» **Chart analysis data**:
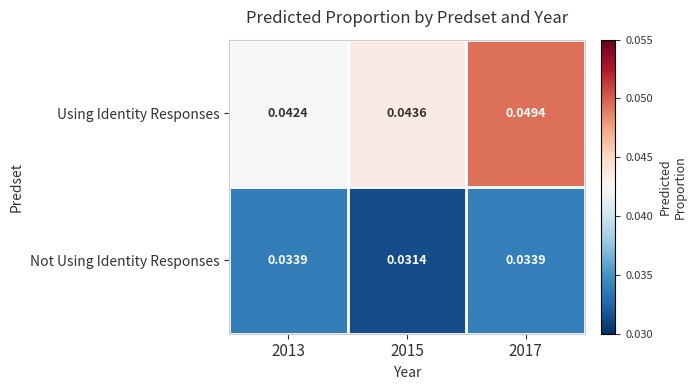

Is the value of Not Using Identity Responses at 2013 greater than the value of Using Identity Responses at 2017?

No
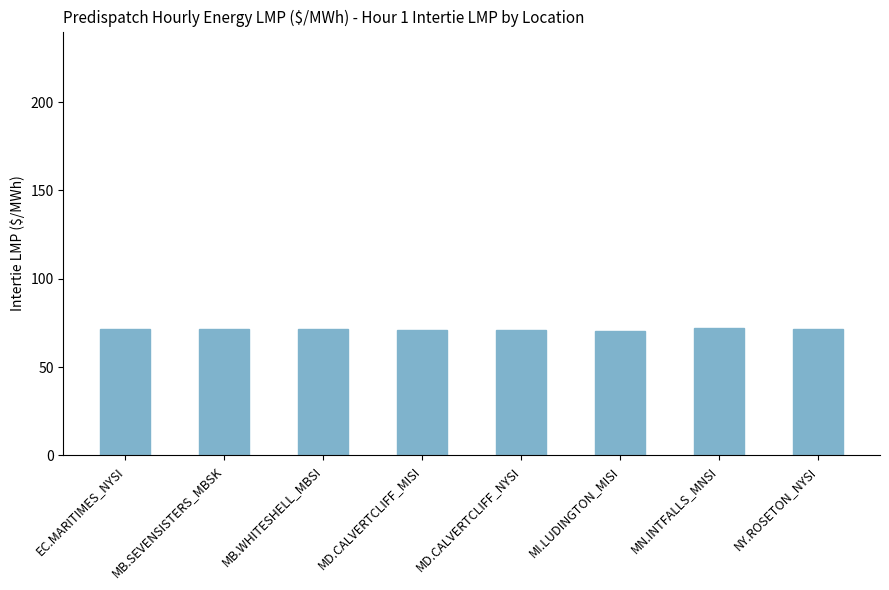

What is the change in value from MB.SEVENSISTERS_MBSK to MD.CALVERTCLIFF_NYSI?

-0.3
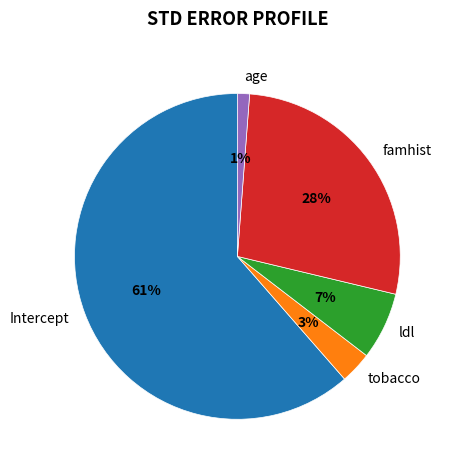

Count the number of slices in the pie.

5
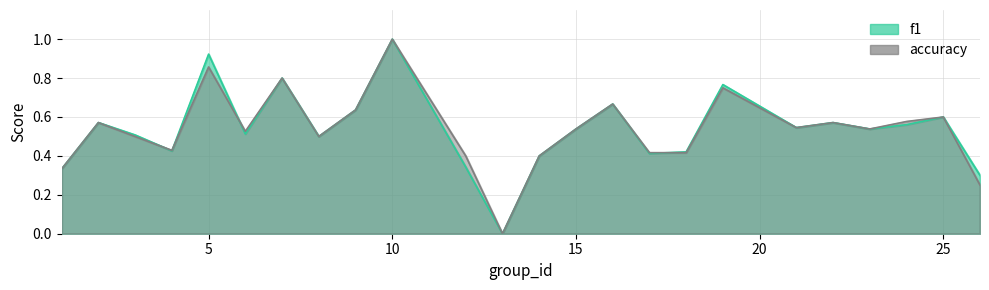

List the series in order of their peak value, lowest first.

f1, accuracy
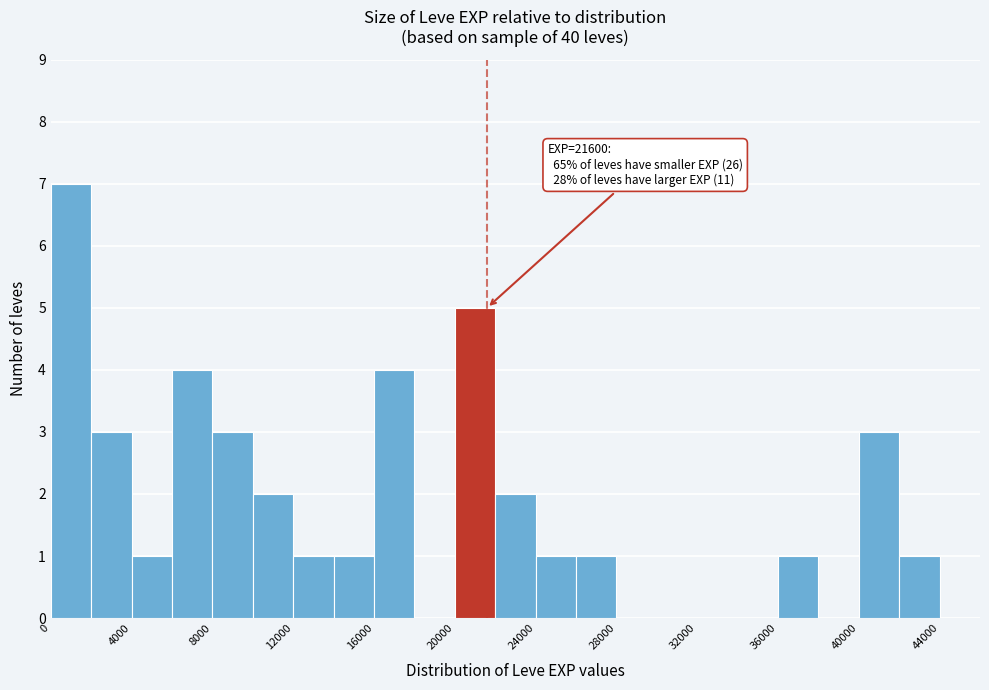

Over which range of the x-axis is the bar tallest?

0 to 2000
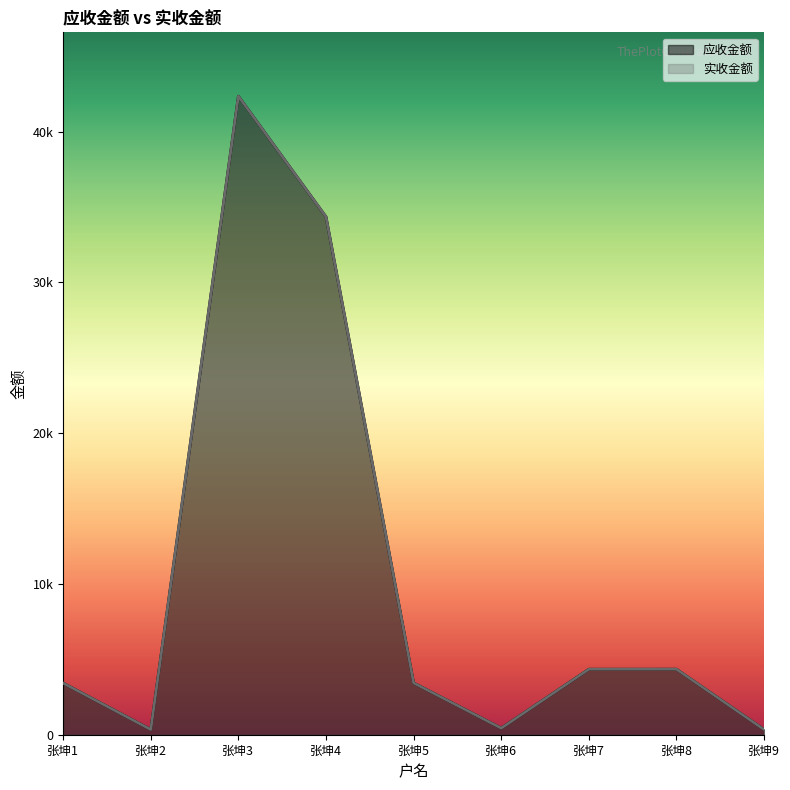

What is the smallest value displayed?

343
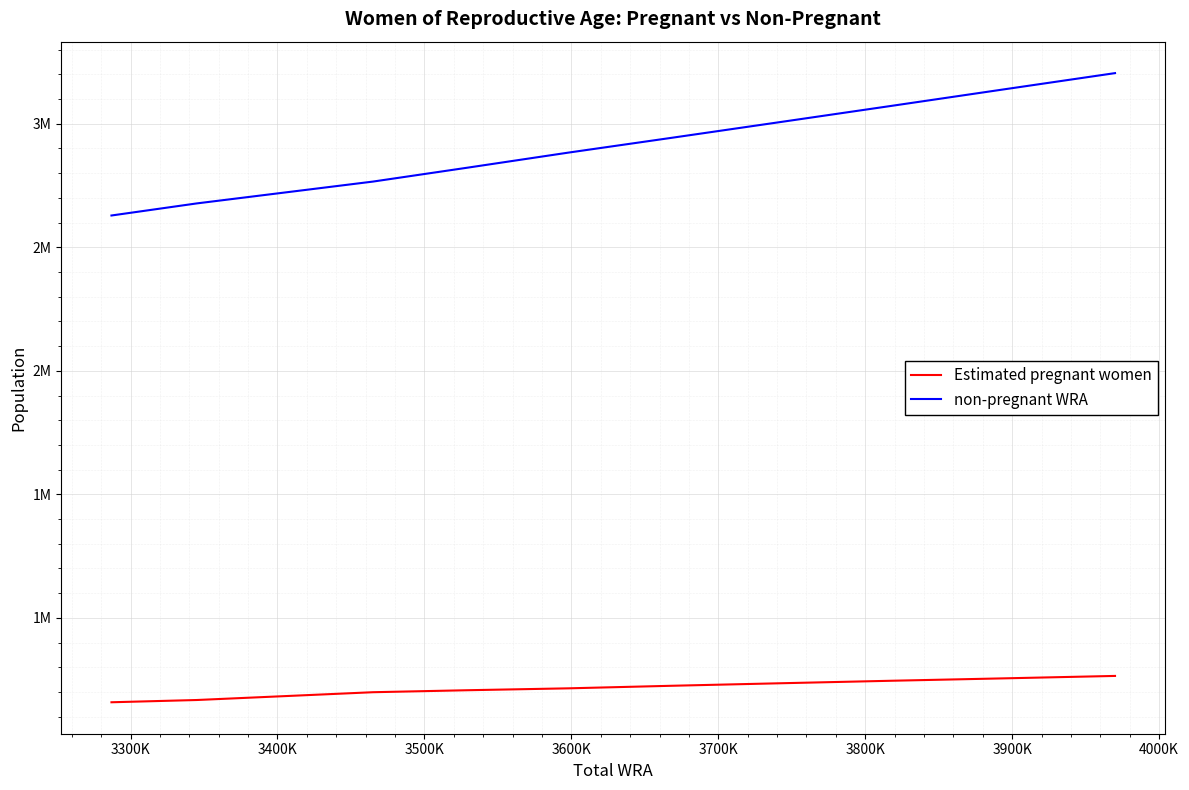

Which series has the largest total across all categories?

non-pregnant WRA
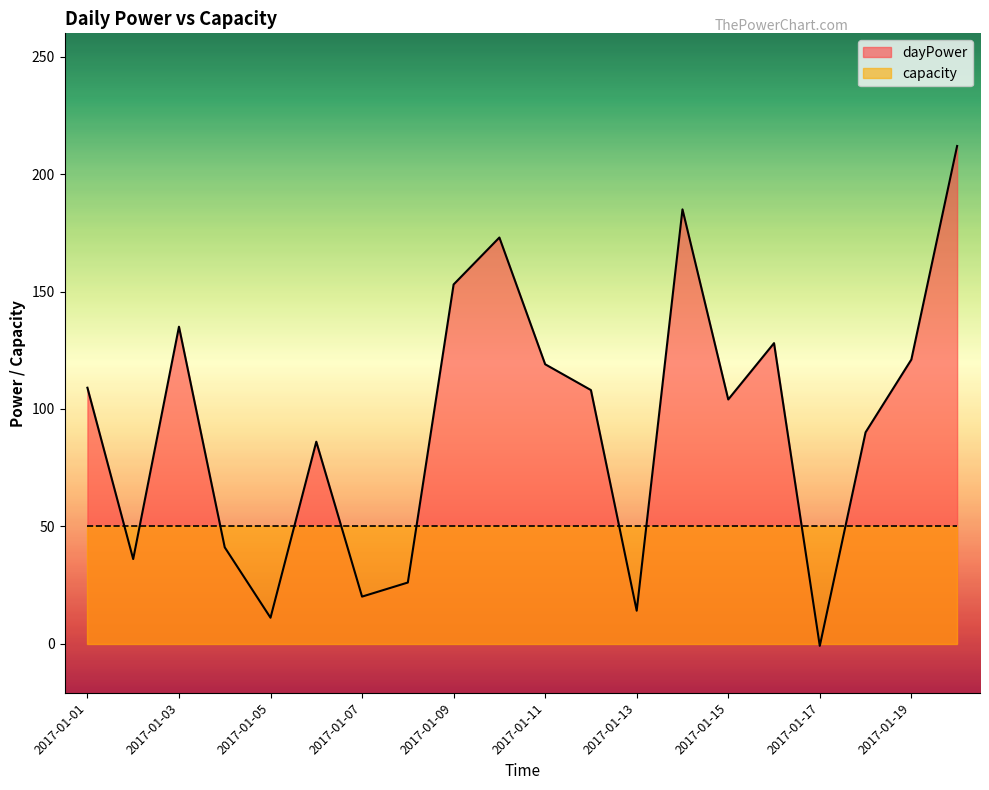

What is the smallest value displayed?

-1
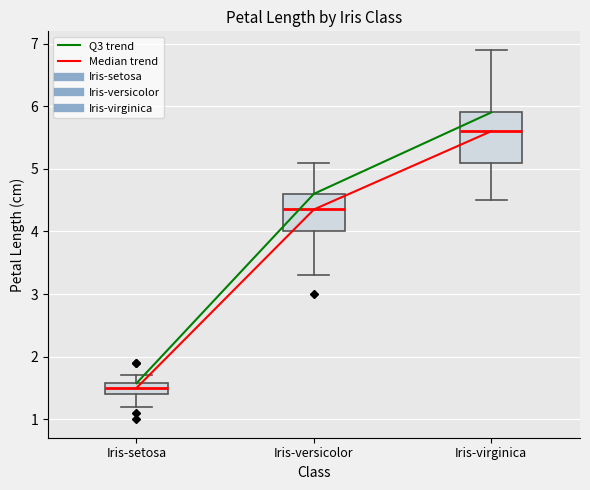

Which box is the tallest, from its lower edge to its upper edge?

Iris-virginica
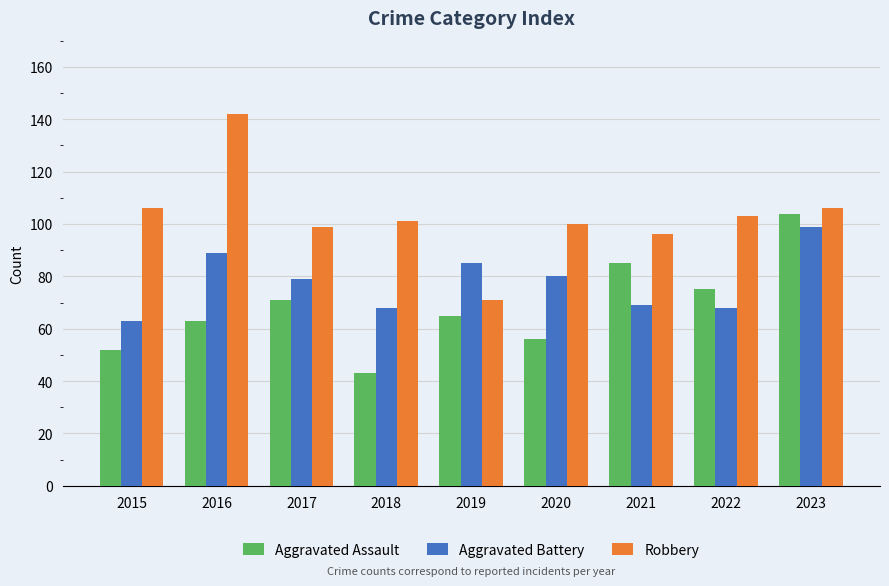

The Aggravated Battery series shows 29 at 2018. True or false?

False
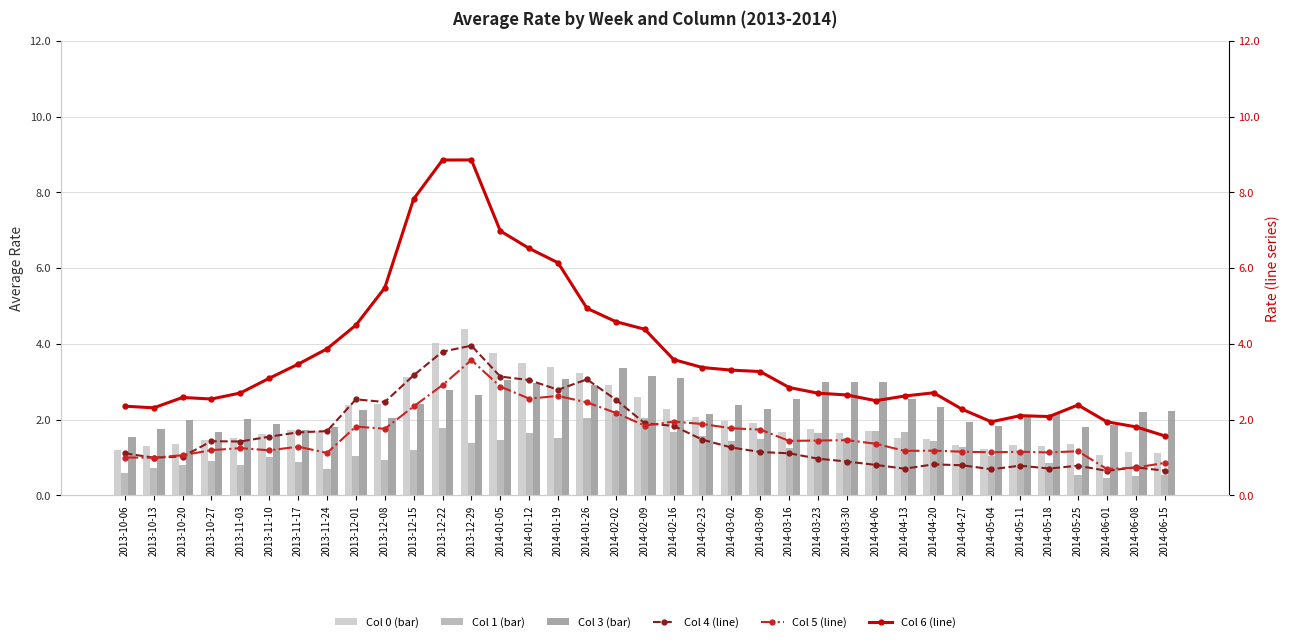

List the series in order of their peak value, lowest first.

Series 1, Series 3, Series 5, Series 4, Series 0, Series 6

» **Task description**:
Format each nonblank line of the material above as a row of a Markdown table with the columns "Row" and "Entry", numbering the rows in order. Leave the pictures out.

» **Finished task**:
| Row | Entry |
|---|---|
| 1 | Is the value of Not Using Identity Responses at 2013 greater than the value of Using Identity Responses at 2017? |
| 2 | No |
| 3 | What is the change in value from MB.SEVENSISTERS_MBSK to MD.CALVERTCLIFF_NYSI? |
| 4 | -0.3 |
| 5 | Count the number of slices in the pie. |
| 6 | 5 |
| 7 | List the series in order of their peak value, lowest first. |
| 8 | f1, accuracy |
| 9 | Over which range of the x-axis is the bar tallest? |
| 10 | 0 to 2000 |
| 11 | What is the smallest value displayed? |
| 12 | 343 |
| 13 | Which series has the largest total across all categories? |
| 14 | non-pregnant WRA |
| 15 | What is the smallest value displayed? |
| 16 | -1 |
| 17 | Which box is the tallest, from its lower edge to its upper edge? |
| 18 | Iris-virginica |
| 19 | The Aggravated Battery series shows 29 at 2018. True or false? |
| 20 | False |
| 21 | List the series in order of their peak value, lowest first. |
| 22 | Series 1, Series 3, Series 5, Series 4, Series 0, Series 6 |